If you look at my blog you will find other story arcs running through it.  There is the Son-of-Boss debacle, the tax implications of gay marriage and the parsonage exclusion, which happens to be Bob Baty’s primary obsession.

The Kent Hovind story may be the most absorbing, but it is not really sui generis. Clearly I will be on it for a while longer.  The building mainstream coverage will allow for some more forbes.com posts soon.

How I See It Now


I’m still virtually certain that from the government side, this is not at all a matter of religious persecution.  For all his talk of not being a tax protester, Kent’s behavior is tax defiant.

On the other hand Kent’s view that it is a matter of religious principle, is probably sincerely held.  The best evidence of that is that he clearly could have organized his life to legitimately pay very little in the way of income tax.

I also think that Kent is an original thinker and in a way brilliant.  The King James Version of the Bible is, with the works of Shakespeare, the bedrock of modern English.  The Bible has an enormous amount of deep spiritual wisdom and is in many ways part of the basis of Western civilization.  One of the primary reasons for widespread literacy in early modern times was so that people could read the Bible. It is understandable that some people become attached to the doctrine of scriptural inerrancy.  When you combine that with hyperliteralism there is enormous amount of cognitive dissonance with post Enlightenment science.

One way to resolve the dissonance is to figure the establishment science must be wrong.  That implies a massive conspiracy.  Once you buy that Kent and Ernie and Rudy and Sam and Dave start making sense.

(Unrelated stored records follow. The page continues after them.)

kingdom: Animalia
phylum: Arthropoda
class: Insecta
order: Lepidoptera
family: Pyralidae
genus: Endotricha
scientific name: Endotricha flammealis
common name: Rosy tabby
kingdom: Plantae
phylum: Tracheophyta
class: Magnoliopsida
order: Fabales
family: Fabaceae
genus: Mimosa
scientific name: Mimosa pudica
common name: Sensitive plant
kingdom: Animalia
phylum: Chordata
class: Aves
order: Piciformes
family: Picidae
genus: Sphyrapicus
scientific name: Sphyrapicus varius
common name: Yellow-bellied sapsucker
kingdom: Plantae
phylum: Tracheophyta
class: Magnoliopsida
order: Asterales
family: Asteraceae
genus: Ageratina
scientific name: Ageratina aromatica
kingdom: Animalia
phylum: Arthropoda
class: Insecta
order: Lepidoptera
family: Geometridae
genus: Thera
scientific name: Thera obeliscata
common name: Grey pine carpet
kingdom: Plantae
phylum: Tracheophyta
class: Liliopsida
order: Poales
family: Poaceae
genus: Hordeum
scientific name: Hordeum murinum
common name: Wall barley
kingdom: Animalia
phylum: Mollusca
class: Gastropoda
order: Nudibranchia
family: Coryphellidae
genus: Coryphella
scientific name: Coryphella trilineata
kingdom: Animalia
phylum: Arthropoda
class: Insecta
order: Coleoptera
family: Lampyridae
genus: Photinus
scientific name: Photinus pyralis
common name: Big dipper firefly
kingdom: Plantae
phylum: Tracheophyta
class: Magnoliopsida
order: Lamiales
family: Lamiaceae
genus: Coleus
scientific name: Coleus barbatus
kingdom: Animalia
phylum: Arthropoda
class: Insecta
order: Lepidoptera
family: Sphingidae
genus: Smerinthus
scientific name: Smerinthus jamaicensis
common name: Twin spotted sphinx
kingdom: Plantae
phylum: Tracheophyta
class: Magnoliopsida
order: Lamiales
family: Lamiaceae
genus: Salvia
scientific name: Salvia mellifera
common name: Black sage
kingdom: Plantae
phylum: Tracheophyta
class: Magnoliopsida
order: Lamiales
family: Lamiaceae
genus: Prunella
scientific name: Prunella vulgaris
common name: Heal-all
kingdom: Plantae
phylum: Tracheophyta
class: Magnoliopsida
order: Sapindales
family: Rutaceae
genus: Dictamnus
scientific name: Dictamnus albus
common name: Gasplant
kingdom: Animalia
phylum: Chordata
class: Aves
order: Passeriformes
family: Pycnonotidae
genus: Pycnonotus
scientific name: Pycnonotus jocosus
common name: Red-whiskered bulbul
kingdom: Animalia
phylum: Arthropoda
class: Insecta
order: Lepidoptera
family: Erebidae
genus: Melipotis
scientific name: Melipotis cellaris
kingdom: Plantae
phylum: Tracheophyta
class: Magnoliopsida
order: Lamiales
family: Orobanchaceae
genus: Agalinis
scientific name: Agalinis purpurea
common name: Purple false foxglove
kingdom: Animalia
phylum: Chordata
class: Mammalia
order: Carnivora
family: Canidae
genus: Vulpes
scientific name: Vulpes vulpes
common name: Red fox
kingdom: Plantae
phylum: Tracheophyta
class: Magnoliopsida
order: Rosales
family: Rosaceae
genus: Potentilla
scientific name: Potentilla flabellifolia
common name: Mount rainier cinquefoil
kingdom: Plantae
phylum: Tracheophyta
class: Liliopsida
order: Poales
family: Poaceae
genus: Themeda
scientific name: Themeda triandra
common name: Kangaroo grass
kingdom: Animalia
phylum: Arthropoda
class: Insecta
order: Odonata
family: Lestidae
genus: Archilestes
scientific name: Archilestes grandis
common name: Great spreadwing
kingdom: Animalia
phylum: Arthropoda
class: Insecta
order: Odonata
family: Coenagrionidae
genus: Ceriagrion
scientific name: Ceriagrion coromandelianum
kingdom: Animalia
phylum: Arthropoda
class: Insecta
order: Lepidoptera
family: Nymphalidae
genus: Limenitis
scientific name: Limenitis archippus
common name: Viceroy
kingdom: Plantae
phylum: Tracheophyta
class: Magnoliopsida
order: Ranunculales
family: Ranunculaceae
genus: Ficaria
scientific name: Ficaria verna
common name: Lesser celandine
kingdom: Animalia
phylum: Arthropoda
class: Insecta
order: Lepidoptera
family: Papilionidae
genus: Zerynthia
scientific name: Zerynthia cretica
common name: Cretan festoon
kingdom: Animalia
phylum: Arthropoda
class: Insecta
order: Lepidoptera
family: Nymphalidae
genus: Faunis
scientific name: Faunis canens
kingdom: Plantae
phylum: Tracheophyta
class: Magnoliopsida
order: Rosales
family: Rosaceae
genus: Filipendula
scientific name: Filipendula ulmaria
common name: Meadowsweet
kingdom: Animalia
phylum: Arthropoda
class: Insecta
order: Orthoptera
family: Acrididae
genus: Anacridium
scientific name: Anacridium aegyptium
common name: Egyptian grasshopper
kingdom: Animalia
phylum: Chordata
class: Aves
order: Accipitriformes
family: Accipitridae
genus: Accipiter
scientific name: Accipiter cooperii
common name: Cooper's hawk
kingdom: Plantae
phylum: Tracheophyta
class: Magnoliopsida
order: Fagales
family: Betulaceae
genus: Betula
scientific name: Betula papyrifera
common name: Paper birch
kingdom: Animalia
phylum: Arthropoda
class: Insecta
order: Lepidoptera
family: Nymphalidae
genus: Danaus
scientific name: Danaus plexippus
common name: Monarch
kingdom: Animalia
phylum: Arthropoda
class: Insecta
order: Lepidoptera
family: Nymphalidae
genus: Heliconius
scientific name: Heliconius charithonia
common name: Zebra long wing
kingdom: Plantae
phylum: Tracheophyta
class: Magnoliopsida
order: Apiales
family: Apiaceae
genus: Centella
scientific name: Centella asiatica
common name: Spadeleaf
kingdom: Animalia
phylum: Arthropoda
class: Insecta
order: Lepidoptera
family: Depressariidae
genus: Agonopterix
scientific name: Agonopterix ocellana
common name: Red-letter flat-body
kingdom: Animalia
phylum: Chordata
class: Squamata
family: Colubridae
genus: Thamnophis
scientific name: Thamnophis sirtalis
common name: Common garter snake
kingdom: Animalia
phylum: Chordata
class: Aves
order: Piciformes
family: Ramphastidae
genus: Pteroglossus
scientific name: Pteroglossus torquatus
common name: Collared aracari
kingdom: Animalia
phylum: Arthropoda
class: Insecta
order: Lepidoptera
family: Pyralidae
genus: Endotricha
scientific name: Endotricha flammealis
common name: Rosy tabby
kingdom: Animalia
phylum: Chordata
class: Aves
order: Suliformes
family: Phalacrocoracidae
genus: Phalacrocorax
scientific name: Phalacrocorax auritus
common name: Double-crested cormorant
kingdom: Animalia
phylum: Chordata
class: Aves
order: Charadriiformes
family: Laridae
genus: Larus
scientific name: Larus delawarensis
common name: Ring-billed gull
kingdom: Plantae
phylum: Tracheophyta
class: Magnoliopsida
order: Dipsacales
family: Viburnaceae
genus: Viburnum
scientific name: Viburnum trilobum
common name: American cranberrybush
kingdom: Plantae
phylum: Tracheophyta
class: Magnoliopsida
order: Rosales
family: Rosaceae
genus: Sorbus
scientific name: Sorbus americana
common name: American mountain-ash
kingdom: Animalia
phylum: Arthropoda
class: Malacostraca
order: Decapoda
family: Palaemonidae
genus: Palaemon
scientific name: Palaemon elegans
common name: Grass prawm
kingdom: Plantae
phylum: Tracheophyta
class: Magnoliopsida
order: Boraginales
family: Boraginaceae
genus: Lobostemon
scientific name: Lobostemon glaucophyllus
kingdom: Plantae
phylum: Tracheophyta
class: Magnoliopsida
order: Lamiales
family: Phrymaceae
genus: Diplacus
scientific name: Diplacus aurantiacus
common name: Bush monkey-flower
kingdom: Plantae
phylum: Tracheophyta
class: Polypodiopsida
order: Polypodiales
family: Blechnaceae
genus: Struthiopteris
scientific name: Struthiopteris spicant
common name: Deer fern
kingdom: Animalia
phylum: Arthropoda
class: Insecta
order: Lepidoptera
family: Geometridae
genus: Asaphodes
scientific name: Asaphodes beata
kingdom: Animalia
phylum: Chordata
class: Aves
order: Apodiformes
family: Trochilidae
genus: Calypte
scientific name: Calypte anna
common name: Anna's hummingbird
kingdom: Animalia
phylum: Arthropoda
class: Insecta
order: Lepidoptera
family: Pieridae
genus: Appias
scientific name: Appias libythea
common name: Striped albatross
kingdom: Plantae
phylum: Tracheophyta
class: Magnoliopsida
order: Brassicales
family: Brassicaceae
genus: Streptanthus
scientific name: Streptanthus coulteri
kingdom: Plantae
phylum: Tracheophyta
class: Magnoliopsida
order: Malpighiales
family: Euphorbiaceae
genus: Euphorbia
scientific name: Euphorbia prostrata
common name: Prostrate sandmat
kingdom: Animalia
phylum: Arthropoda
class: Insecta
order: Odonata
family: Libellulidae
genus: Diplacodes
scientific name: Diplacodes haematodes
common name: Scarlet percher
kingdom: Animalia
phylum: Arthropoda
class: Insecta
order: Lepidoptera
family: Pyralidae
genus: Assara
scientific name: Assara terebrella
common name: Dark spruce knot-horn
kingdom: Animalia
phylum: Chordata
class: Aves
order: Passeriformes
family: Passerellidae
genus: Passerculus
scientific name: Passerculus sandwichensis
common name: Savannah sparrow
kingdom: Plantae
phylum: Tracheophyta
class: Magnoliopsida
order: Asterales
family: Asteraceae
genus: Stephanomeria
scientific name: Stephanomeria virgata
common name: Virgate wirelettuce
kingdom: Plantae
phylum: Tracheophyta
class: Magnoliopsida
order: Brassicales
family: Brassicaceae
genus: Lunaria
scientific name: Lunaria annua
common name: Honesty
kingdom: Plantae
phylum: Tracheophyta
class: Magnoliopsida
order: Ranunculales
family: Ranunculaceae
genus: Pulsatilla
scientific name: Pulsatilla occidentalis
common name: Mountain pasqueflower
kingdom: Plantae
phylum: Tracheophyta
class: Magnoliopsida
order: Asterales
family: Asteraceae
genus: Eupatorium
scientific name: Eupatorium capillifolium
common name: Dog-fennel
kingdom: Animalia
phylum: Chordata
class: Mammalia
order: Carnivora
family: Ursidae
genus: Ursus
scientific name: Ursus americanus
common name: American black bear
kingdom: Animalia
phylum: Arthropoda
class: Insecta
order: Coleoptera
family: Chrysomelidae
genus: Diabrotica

I don’t buy it myself.  Fundamentally it is because I have at a deep level an optimistic view of human nature, except for sociopaths.  And the one thing that sociopaths are not very good at is conspiring with one another.  Sociopaths need minions who at a deep level are mensch.  I think that there are sociopaths involved in creating the material that supports the alternative tax theories, but I am virtually certain that Kent and any of the Hovindicators I have named are not among them.

I don’t think the cause of tax compliance is being furthered by Kent’s prosecution and I hope that the case goes away without egging on further tax mishegas.

If Kent ever gets to testify before Congress, I hope it about prison issues, where I am pretty much with him – except for the flogging and the increase in executions.